Trecho do documento -

O Planejamento Sucessório frente a não Aplicação do Regime de Separação Convencional de Bens no Direito das Sucessões
para IARGS
Este tema passou a chamar a atenção quando, em 2017, o Supremo Tribunal Federal declarou a inconstitucionalidade do artigo 1.790 do Código Civil de 2002, que tratava dos direitos sucessórios na união estável. Naquele julgado, a Corte Suprema firmou o entendimento de que não subsiste distinção entre casamento civil e união estável para fins sucessórios.
Ao declarar inconstitucional o referido artigo, o STF assim decidiu: “No sistema constitucional vigente, é inconstitucional a distinção de regimes sucessórios entre cônjuges e companheiros, devendo ser aplicado, em ambos os casos, o regime estabelecido no art. 1.829 do CC/2002”. A decisão, em repercussão geral, estendeu os mesmos direitos sucessórios do casamento à união estável.
O artigo suprimido previa que o companheiro participaria da sucessão do outro quanto aos bens adquiridos onerosamente na vigência da união estável, obedecendo a quatro condições ali dispostas.
Assim, o artigo 1.829 do Código Civil passou a reger os direitos sucessórios dos cônjuges e conviventes da mesma forma de modo que, sobre todas as sucessões hereditárias decorrentes de relacionamentos, o sobrevivente passou a ser herdeiro dos bens particulares do falecido, ainda que os conviventes ou cônjuges tenham eleito o regime da separação de bens.
Com o desaparecimento no ordenamento jurídico pátrio da norma inserta no art. 1.790 do Código Civil, os direitos sucessórios decorrentes da união estável foram equiparados aos do casamento, deixando de ser uma opção para aqueles que pretendiam viver num formato de relação em que a sucessão hereditária obedecia a regras diferentes das do casamento.
E aqui não se está a criticar a necessidade de serem equiparados os direitos sucessórios decorrentes das relações entre casais, mas sim, de considerar que, sendo diversas suas características, formas de constituição e dissolução, distintos podem ser os regimes legais.
Da forma como foram equiparados, dentro de uma mesma moldura normativa, subtraiu-se a autonomia privada, válida na vida comum e no divórcio, para os efeitos do evento de morte.

Ação necessária a -
Reproduza fielmente a passagem do texto sobre direitos sucessórios na união estável que começa em "O Planejamento Sucessório" e termina em "à união estável.".

Trechos dos registros -
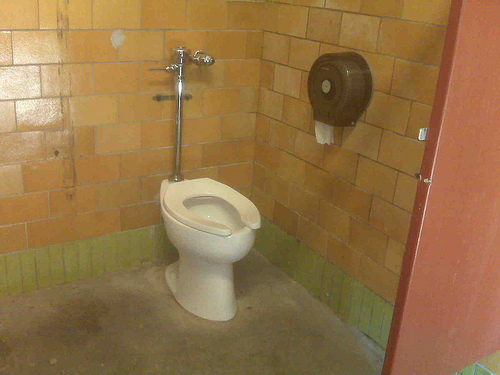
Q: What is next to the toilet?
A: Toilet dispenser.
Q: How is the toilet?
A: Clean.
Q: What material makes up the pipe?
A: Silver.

--

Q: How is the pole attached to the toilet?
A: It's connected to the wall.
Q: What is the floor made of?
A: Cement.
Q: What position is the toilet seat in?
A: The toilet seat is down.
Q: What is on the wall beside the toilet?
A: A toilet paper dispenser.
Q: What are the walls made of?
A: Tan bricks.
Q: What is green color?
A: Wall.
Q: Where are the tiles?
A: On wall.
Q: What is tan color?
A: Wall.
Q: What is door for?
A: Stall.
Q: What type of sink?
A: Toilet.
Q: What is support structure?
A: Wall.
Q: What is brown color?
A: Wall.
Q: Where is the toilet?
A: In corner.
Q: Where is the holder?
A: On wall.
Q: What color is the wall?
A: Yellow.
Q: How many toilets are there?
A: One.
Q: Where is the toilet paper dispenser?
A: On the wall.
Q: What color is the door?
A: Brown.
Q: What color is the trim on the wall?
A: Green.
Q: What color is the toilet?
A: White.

Ação necessária b -
Identifique nos registros todas as linhas em que aparece a palavra "dispenser" e transcreva cada uma delas integralmente.

Área de resposta a -
O Planejamento Sucessório frente a não Aplicação do Regime de Separação Convencional de Bens no Direito das Sucessões
para IARGS
Este tema passou a chamar a atenção quando, em 2017, o Supremo Tribunal Federal declarou a inconstitucionalidade do artigo 1.790 do Código Civil de 2002, que tratava dos direitos sucessórios na união estável. Naquele julgado, a Corte Suprema firmou o entendimento de que não subsiste distinção entre casamento civil e união estável para fins sucessórios.
Ao declarar inconstitucional o referido artigo, o STF assim decidiu: “No sistema constitucional vigente, é inconstitucional a distinção de regimes sucessórios entre cônjuges e companheiros, devendo ser aplicado, em ambos os casos, o regime estabelecido no art. 1.829 do CC/2002”. A decisão, em repercussão geral, estendeu os mesmos direitos sucessórios do casamento à união estável.

Área de resposta b -
A: Toilet dispenser.
A: A toilet paper dispenser.
Q: Where is the toilet paper dispenser?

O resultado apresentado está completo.